Here is a link to the official video showing the SU-35C going through its paces at this years Paris Air Show. This is the first time the SU-35 has been flown outside of Russia.

 SUKHOI SU35 (Vidéo officielle Salon du Bourget 2013 / Official video PAS 2013) 

Here is a computer presentation from Sukhoi showing the SU-35s capabilities/weapons sytems/etc:   SU-35 Fighter Computer presentation


----------



## Haletown (24 Jun 2013)

Retired AF Guy said:
			
		

> Here is a link to the official video showing the SU-35C going through its paces at this years Paris Air Show. This is the first time the SU-35 has been flown outside of Russia.
> 
> SUKHOI SU35 (Vidéo officielle Salon du Bourget 2013 / Official video PAS 2013)
> 
> Here is a computer presentation from Sukhoi showing the SU-35s capabilities/weapons sytems/etc:   SU-35 Fighter Computer presentation



Magnificent target.


----------



## Retired AF Guy (25 Jun 2013)

Haletown said:
			
		

> Magnificent target.



The fancy maneuvering and acrobatics are very impressive, but is any of it applicable to air-to-air combat?
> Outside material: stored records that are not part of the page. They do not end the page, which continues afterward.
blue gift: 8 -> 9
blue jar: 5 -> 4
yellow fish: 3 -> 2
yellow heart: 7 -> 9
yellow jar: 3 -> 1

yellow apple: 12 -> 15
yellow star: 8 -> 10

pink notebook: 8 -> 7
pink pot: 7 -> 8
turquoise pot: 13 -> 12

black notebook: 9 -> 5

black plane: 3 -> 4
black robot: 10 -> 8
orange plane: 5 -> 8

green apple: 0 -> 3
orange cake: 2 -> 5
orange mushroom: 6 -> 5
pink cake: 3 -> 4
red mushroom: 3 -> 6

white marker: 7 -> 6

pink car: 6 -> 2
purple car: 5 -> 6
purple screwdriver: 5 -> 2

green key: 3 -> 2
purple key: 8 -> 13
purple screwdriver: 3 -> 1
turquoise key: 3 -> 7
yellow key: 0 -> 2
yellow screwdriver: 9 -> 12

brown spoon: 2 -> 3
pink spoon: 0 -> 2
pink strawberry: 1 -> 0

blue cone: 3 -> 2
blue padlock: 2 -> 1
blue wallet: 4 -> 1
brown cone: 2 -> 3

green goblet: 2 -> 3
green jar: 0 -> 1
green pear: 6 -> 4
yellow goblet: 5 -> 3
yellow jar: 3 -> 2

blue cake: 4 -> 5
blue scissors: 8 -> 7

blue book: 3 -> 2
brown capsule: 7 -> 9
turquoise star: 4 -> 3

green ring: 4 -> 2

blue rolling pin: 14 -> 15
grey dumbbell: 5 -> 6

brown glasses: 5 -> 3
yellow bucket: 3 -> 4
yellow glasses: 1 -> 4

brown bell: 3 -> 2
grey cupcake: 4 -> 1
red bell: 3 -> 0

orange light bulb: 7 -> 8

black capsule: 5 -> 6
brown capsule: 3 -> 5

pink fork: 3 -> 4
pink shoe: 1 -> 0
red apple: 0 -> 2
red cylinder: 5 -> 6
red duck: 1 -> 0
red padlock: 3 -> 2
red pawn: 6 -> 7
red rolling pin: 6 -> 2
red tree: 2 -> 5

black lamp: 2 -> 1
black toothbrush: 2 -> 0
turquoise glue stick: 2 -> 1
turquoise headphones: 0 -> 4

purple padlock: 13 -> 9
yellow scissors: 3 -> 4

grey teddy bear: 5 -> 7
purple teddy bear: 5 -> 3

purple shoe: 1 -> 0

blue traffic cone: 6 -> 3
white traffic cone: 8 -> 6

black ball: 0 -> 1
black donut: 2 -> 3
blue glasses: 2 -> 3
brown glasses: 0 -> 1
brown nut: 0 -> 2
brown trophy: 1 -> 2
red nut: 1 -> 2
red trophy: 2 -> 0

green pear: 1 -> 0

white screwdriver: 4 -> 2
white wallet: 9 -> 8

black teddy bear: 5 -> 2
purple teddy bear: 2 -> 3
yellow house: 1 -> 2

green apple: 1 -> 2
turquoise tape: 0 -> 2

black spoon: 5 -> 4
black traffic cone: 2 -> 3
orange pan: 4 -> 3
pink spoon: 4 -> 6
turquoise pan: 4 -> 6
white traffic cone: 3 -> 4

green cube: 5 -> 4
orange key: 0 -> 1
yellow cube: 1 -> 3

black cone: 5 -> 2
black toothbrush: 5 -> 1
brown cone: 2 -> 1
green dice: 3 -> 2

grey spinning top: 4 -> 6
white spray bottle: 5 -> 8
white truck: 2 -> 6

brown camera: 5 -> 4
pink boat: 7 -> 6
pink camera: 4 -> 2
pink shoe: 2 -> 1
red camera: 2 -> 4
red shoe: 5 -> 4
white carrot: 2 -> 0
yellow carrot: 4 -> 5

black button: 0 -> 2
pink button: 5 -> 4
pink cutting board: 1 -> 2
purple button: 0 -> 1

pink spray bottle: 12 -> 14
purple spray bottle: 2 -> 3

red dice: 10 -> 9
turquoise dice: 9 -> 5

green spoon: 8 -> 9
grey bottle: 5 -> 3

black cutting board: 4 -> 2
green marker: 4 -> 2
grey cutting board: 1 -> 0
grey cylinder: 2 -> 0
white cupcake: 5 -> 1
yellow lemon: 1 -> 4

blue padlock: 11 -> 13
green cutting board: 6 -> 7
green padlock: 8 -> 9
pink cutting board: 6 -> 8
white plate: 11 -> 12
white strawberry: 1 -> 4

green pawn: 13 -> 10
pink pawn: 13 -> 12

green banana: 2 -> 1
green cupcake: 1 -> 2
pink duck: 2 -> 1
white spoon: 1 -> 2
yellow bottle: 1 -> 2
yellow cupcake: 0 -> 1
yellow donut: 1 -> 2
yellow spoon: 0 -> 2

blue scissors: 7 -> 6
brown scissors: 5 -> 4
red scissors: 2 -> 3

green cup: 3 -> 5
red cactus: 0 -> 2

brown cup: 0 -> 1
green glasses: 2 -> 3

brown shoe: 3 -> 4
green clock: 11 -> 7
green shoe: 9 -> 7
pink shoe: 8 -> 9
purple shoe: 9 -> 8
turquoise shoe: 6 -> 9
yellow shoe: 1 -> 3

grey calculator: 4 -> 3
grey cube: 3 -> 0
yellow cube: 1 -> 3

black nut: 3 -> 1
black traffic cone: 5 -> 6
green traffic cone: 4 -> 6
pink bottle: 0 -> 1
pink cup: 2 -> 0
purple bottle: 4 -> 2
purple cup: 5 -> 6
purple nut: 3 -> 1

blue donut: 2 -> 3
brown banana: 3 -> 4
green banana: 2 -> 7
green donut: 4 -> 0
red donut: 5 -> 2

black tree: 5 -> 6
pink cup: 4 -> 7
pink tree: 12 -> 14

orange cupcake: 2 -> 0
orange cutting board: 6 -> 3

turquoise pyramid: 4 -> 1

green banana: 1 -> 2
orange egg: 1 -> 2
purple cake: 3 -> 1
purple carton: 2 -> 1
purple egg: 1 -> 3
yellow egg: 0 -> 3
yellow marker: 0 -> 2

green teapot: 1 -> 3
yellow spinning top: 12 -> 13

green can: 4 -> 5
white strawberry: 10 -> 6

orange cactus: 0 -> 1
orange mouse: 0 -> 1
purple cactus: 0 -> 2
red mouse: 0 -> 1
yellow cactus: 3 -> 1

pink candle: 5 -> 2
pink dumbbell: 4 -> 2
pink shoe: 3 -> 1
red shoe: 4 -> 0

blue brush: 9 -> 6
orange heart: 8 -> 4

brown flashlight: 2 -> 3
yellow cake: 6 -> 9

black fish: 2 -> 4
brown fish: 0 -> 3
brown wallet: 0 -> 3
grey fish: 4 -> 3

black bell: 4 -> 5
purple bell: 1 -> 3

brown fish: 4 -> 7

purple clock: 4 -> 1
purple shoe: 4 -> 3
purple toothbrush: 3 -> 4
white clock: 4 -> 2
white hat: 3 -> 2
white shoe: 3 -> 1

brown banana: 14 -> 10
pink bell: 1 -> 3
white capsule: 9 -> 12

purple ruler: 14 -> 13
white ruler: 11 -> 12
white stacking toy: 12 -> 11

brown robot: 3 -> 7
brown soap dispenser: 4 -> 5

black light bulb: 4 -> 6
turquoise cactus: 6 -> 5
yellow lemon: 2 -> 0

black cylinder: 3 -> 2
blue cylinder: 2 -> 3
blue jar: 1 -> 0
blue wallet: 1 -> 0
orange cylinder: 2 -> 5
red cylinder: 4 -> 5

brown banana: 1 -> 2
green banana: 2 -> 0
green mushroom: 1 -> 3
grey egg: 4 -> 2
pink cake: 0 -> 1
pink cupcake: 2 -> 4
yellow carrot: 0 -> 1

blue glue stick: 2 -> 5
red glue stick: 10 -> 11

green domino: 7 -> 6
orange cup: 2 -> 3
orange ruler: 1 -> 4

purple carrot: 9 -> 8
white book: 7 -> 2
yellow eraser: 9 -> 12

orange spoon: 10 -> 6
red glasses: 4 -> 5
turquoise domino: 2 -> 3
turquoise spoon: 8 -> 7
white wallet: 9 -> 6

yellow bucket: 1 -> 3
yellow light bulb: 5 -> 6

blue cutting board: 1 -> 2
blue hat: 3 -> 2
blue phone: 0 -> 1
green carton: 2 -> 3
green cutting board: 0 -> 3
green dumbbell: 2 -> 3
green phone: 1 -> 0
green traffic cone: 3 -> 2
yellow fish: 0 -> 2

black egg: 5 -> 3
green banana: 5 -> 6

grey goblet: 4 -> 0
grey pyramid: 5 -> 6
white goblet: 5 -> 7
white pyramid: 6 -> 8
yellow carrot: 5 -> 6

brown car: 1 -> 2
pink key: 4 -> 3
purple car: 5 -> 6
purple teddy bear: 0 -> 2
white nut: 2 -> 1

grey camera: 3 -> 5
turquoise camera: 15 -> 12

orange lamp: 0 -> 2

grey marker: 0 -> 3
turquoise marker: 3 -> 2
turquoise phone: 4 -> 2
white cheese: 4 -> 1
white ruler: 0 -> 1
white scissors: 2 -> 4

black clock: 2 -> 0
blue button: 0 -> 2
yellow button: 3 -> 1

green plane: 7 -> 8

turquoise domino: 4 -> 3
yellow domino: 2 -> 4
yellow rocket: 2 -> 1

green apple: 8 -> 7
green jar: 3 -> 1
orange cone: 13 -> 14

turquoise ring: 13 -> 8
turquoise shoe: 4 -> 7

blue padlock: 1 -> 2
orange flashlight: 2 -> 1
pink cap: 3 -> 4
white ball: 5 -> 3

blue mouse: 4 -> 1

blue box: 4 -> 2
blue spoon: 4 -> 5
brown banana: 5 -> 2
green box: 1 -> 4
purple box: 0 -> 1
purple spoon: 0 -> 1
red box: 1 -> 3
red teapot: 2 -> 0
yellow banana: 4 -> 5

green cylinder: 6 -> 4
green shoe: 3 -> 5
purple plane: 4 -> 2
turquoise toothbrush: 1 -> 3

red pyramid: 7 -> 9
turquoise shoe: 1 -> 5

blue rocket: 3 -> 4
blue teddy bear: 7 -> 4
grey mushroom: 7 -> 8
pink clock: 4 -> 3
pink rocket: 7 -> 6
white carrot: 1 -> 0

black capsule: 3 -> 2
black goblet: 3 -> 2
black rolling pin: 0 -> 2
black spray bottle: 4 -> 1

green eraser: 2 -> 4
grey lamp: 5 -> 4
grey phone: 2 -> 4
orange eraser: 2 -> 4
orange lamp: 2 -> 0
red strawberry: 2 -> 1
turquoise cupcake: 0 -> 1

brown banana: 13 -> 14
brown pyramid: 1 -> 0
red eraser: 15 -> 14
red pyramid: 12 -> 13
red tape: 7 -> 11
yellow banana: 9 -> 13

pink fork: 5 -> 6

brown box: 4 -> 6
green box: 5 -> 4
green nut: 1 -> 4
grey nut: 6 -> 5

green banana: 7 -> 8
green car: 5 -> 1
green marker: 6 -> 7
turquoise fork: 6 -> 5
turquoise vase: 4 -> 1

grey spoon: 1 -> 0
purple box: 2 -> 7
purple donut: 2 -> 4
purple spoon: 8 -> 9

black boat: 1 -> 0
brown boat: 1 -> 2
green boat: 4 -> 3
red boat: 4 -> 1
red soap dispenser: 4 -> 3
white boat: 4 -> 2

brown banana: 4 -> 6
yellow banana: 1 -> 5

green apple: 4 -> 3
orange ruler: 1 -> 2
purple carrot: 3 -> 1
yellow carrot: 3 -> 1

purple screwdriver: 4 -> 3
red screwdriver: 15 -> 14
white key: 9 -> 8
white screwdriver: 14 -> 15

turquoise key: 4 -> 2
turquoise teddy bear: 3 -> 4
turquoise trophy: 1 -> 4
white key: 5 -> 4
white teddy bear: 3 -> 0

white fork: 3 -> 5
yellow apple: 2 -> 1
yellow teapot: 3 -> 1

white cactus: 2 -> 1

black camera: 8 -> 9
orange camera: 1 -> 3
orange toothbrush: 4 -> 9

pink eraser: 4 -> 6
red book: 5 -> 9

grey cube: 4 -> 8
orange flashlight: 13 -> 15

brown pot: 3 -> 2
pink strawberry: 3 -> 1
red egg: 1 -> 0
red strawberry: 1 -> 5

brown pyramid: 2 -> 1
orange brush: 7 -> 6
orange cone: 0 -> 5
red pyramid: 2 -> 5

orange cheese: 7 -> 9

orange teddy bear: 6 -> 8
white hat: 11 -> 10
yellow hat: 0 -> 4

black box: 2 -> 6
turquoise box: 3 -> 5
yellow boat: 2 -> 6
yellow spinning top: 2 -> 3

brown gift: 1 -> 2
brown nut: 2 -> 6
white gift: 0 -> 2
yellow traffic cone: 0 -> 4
Especially once you start loading the aircraft with external ordnance, I don't think you're going to be doing any fancy spins.


----------



## NLockhart (26 Jun 2013)

True but airshows are just about looking pretty. A lot of what we see in the CF-18 demonstration would never be used in combat but it looks good and the pilot has a chance to show off what it does. I doubt this pilot would pull off a lot of these maneuvers in combat but that doesn't mean it not an extremely capable aircraft.


----------